Okay, I want all of you to know that I have also heard of it. So I think it will save us a lot of time if you don’t call the state party to ask if we know about it.
In fact, I have threatened to have a new fundraising program that for everybody who calls to say, “Steve, have you heard about the Democrats, what are we doing about it?” … you have to pay a dollar. I think if we do that, we could raise a lot of money.
Folks, yes, we know about them. Isn’t it going to be nice that instead of Texans having to go to Ohio and Florida to have the action, I like the fact Texas is going to be a battleground. I like the fact that we don’t have to go out of state any more. The eyes of the nation will be on our state. And as our state goes, our entire country goes.
Now, some people are scared of that. But I take that, embrace it, and say, “What a wonderful opportunity for every one of us to help decide the direction of our country,” and that can start right here today.
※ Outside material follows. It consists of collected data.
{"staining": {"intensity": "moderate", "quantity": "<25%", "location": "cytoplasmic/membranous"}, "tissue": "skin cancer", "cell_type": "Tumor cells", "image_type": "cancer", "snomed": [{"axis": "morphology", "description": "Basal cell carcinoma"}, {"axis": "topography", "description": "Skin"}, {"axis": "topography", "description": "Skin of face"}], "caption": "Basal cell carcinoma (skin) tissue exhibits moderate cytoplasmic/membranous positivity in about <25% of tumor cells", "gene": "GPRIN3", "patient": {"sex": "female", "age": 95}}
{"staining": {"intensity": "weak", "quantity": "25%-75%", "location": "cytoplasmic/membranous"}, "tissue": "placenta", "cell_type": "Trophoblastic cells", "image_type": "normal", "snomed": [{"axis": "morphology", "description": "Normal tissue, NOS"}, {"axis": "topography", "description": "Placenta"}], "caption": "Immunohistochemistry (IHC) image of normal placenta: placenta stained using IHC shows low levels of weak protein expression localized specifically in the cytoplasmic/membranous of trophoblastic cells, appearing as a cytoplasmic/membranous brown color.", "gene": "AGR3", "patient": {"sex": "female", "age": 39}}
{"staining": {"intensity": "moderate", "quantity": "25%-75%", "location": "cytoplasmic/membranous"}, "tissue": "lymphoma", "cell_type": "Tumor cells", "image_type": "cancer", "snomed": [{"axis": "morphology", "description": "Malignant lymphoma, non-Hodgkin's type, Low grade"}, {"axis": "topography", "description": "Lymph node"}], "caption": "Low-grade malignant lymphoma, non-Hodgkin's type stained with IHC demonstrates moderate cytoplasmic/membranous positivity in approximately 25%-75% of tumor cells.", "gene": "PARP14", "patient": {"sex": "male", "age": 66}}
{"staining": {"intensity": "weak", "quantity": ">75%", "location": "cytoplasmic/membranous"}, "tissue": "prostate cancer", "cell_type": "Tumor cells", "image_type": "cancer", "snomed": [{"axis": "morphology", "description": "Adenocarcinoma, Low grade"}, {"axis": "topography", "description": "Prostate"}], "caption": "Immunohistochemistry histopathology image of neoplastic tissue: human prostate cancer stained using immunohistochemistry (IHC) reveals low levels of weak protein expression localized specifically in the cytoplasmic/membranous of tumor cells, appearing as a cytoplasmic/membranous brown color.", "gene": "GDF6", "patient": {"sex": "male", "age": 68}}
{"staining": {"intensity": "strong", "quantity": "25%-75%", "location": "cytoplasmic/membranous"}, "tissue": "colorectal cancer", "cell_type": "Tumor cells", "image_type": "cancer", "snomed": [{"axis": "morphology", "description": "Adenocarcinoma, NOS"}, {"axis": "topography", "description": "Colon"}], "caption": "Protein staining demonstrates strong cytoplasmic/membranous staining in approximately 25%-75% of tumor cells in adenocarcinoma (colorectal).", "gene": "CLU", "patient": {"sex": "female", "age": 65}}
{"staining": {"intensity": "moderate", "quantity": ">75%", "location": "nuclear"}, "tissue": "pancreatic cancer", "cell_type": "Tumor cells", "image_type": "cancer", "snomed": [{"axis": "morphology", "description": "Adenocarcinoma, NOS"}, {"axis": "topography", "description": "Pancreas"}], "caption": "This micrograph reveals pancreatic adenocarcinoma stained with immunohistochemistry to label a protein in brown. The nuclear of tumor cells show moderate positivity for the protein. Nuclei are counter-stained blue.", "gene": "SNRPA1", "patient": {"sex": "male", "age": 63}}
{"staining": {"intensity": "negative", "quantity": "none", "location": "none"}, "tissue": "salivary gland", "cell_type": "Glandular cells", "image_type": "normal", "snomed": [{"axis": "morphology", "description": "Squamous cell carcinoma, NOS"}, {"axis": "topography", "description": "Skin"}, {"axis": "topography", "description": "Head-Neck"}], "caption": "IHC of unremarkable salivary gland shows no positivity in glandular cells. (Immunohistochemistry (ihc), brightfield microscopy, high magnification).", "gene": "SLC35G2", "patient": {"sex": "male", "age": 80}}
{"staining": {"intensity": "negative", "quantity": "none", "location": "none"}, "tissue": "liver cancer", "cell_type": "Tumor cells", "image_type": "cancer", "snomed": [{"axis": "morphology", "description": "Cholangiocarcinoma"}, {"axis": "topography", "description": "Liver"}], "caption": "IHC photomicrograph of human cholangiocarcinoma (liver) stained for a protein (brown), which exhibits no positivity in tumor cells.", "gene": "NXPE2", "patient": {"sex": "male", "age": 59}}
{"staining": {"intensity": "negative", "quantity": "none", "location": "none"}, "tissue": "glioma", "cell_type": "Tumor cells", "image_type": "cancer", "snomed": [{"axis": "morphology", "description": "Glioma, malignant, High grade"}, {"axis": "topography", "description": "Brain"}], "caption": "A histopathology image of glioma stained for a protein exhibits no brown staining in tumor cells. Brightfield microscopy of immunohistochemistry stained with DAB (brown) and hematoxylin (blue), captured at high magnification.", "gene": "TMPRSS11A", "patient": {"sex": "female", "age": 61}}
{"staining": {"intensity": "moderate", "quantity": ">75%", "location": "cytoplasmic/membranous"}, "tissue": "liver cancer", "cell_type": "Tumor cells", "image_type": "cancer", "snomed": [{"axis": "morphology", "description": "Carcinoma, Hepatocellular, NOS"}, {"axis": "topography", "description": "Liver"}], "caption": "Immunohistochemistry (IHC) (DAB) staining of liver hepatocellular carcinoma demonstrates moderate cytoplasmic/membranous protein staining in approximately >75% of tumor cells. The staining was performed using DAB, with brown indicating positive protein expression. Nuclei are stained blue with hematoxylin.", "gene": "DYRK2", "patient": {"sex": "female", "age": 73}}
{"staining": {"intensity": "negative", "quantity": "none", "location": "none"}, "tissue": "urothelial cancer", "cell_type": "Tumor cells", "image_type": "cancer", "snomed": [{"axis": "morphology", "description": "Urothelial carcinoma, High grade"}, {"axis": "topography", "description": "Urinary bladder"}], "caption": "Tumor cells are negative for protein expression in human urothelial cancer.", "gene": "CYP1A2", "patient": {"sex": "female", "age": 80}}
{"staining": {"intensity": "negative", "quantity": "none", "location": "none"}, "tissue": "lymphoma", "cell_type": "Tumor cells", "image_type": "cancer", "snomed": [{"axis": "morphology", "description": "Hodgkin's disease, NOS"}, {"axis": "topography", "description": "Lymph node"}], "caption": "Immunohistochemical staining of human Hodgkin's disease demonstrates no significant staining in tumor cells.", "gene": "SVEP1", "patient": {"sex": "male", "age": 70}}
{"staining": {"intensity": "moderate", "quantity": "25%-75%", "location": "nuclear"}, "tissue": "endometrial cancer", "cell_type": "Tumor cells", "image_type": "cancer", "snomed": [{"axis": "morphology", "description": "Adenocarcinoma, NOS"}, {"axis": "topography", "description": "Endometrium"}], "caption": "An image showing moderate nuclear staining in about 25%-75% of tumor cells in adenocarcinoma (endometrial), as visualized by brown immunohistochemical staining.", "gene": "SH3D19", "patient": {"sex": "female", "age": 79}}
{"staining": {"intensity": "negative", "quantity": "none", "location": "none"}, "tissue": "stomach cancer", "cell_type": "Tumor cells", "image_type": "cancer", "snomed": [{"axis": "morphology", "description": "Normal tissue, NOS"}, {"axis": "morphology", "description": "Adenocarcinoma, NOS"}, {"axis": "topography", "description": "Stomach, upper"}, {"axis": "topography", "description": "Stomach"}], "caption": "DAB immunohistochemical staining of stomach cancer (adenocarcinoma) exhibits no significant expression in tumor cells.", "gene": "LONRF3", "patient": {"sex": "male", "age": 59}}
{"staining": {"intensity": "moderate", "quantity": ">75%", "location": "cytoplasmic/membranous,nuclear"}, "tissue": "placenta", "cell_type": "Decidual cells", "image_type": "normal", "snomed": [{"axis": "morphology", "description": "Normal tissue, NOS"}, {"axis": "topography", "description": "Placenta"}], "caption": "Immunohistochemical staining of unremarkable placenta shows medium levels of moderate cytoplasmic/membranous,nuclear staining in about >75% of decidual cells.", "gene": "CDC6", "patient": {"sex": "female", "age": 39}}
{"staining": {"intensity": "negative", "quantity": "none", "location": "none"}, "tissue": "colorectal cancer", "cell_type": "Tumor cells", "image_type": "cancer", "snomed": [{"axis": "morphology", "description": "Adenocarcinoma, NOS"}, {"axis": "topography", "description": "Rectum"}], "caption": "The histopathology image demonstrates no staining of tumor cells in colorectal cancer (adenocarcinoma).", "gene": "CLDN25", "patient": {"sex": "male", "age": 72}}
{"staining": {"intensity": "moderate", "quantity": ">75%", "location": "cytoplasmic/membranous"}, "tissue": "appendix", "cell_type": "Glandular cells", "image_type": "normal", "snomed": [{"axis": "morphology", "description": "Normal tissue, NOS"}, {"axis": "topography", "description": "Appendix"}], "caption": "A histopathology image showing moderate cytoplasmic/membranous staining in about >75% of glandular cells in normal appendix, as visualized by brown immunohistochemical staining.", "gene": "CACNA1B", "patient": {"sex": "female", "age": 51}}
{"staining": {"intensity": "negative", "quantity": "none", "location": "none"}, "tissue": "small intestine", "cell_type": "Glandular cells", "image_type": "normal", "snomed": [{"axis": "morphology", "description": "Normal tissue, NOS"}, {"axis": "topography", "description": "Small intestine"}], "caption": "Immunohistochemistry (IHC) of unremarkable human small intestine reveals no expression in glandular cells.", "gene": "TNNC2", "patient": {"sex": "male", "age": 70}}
It sounds as though Battleground Texas has Republicans worrying. A lot. And Munisteri has now conceded that Texas is going to be a battleground state, which is quite a turnaround from the Republicans’ attitude toward this effort back in January:
Republican strategist Dave Carney, who has worked extensively in Texas and steered Perry’s 2010 reelection, dismissed Democratic claims that a brand-new voter mobilization project would help transform the state. He called it a matter of “consultants coming up with a project to get paid.”
“The more money they spend on [Battleground Texas], the better it is for Texas and the taxpayers of Texas, because it will basically lead to continued conservative dominance of the state. There’s a reason voters are low-propensity voters. They don’t vote,” Carney said.
We already know that Munisteri is confident that the Republicans have considerably more money to spend here (my emphasis):
“They talk about they’re going to be putting tens of million into Battleground Texas,” said Munisteri. “If there ever were a significant threat because somebody put $20 million in, our business community would probably spend that on Republicans by a factor of several-fold; $75 million was raised just from Texas for Romney. None of that money was spent in the state. Over a six-year period, the RNC raised $41 million in Texas and spent about $400,000. Those dollars can easily flow back the other way if we need them, so if they spend $10 million, we can spend $100 million.”
If so, for a national Democratic donor that would mean for every dollar spent in Texas, Republicans would spend $10, money they wouldn’t be spending elsewhere. That’s not a bad return on investment.
They’re going to outspend us. So be it. Our side has people who were fired up and ready to go in both 2008 and 2012. And that’s not just some meaningless slogan-at a brunch yesterday honoring Democratic women in Galveston County, Jenn Brown, BGTX’s Executive Director, emphasized the number of Texans who volunteered in battleground states during the last two presidential elections, as well as the remarkably high level of energy and enthusiasm she has encountered all around our state during the past few months.